La nueva élite
Lunes, 18 de Octubre de 2010Lesly Mellado May
La expectativa generada por el grupo de Rafael Moreno Valle que ya tomó las riendas del estado de Puebla es positiva porque, dicen, su proyecto apunta a Los Pinos y no se puede equivocar, y porque encabeza a un equipo de profesionales que actuará para alcanzar metas cuantitativas que lo mantendrán lejos de la demagogia.
A propósito de la meritocracia bajo la que fue educado él y su primer círculo, encontré un artículo de Christopher Lasch, “La rebelión de las élites”. El trabajo del crítico de la sociedad estadounidense fue publicado por Nexos en octubre de 1995. A continuación, algunas notas de éste:
Cuando Ortega y Gasset publicó “La rebelión de las masas” en 1930, no pudo haber previsto una época en la que podría hablarse de una revuelta de los privilegiados. En nuestros tiempos, la principal amenaza parece provenir no tanto de las masas como de aquellos que se encuentran en la cima de la jerarquía social: las élites que controlan el flujo internacional de dinero e información, presiden las fundaciones filantrópicas y las instituciones de enseñanza superior, manejan los instrumentos de la producción industrial y, por lo tanto, establecen los términos del debate público.
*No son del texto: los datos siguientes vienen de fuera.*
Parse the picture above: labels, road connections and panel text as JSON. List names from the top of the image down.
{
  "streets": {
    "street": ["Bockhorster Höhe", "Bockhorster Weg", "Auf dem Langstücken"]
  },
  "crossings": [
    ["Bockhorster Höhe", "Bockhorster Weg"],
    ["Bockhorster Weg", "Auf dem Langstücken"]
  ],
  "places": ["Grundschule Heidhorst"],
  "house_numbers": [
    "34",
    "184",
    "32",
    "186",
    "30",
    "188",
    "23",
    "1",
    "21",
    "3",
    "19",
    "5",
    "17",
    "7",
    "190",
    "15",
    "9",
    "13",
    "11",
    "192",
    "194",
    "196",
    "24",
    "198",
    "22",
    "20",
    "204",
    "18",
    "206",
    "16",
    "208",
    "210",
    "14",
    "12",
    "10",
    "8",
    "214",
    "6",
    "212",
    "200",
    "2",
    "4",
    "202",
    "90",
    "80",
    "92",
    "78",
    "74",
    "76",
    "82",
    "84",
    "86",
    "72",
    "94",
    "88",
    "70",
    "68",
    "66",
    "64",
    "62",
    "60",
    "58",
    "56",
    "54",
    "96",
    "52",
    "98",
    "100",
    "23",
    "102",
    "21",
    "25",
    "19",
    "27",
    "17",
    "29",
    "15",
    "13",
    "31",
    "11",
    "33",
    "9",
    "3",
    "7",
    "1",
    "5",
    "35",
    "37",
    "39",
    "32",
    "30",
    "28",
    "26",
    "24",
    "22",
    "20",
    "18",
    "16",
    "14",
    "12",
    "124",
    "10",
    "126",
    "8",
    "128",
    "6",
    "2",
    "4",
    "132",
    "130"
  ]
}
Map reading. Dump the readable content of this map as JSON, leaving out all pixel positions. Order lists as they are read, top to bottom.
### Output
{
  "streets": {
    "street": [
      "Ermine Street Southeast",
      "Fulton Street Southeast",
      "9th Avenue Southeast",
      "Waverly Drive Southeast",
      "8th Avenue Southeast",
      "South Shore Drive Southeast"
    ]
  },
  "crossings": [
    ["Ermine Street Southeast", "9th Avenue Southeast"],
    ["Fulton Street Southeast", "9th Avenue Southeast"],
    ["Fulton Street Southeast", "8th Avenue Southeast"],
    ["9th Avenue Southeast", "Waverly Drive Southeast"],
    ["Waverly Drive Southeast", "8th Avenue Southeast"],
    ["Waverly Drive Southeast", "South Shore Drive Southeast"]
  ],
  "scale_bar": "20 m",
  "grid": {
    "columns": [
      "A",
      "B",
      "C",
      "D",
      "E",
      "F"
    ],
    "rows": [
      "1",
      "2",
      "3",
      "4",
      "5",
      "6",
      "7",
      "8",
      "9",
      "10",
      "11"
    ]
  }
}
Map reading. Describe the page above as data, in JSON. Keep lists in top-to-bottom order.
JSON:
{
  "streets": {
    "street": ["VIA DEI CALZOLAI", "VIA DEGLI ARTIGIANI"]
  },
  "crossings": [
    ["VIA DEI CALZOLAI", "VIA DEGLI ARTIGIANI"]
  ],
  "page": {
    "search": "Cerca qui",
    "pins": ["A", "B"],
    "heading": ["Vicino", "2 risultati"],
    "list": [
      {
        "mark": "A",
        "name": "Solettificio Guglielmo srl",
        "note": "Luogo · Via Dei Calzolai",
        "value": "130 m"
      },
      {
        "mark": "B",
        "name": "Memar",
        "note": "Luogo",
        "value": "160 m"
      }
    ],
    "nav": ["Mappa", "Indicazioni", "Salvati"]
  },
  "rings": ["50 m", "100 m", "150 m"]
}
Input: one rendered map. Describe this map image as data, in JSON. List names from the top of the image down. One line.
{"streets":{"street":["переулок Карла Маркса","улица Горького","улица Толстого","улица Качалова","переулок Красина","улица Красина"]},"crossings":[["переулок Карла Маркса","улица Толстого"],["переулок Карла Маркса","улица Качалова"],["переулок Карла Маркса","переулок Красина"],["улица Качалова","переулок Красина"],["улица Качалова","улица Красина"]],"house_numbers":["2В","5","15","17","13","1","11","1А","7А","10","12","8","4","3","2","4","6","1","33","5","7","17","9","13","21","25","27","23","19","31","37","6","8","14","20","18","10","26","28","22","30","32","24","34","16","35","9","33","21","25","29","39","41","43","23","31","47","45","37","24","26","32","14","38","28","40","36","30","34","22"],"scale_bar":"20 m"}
La clase media alta, que constituye el corazón de las nuevas élites profesionales y empresariales, se define –además de por un ingreso en rápido ascenso- no tanto por su ideología como por su modo de vida, que la distingue más y más del resto de la población. Se trata de un estilo de vida glamoroso, llamativo, en ocasiones indecentemente derrochador.
¿Cómo describir a esta nueva élite social? Su inversión en educación e información, y no tanto en propiedades, la distingue de la burguesía típica, cuya influencia caracterizó una etapa previa del capitalismo, y de la vieja clase propietaria –la clase media, en el sentido estricto del término- que en alguna ocasión formó el grueso de la población. Estos grupos constituyen una “nueva clase” sólo en el sentido de que su novedoso estilo de vida se sustenta no tanto en la posesión de una propiedad como en la manipulación de la información y el expertise profesional.
Esta élite comprende una gran variedad de ocupaciones –financieros, banqueros, promotores de bienes raíces, ingenieros, consultores de todo tipo, analistas de sistemas, científicos, médicos, publicistas, editores, ejecutivos de mercadotecnia, directores artísticos, cineastas, artistas, periodistas, productores de televisión, escritores, profesores universitarios- como para ser descrita como una “nueva clase” o una “nueva clase gobernante”. Aún más, sus miembros carecen de una visión política común.
Robert Reich hace un retrato halagador: Estos jóvenes adquieren grados avanzados de las “mejores universidades del mundo”, cuya superioridad se demuestra por su habilidad para atraer la mayor cantidad de estudiantes extranjeros. En esta atmósfera cosmopolita superan esas maneras provincianas que limitan el pensamiento creativo. “Escépticos, curiosos y creativos”, se convierten en solucionadores de problemas por excelencia. A diferencia de aquellos involucrados en rutinas adormecedoras de la mente, ellos aman su trabajo, que los involucra en procesos de aprendizaje que toman toda la vida y en procesos de experimentación sin fin.
La identificación de “los mejores y más brillantes” es el ideal meritocrático. En teoría, por lo menos, ofrece oportunidades de movilidad a cualquiera con talento para aprovecharlas; pero fortalece la posibilidad de que las élites ejerzan el poder irresponsablemente, precisamente porque reconocen muy pocas obligaciones con sus predecesores o con las comunidades que profesan liderear.
La aristocracia del talento, desde una perspectiva superficial, constituye un ideal atractivo, que parece distinguir a las democracias de las sociedades basadas en privilegios hereditarios. Sin embargo, la meritocracia resulta ser una contradicción en términos: los talentosos retienen muchos de los vicios de la aristocracia sin conservar sus virtudes. Su esnobismo carece del reconocimiento de las obligaciones recíprocas que existen entre la minoría favorecida y las multitudes.
Así viven: En lugar de apoyar los servicios públicos, las nuevas élites invierten su dinero en el mejoramiento de sus propios enclaves amurallados. Pagan con gusto por escuelas privadas y suburbanas, por servicios privados de seguridad, por sistemas privados de recolección de basura, pero han encontrado la manera de librarse, a un grado sorprendente, de las obligaciones de contribuir al tesoro nacional. Su reconocimiento de las obligaciones cívicas no se extiende más allá de sus propios vecindarios.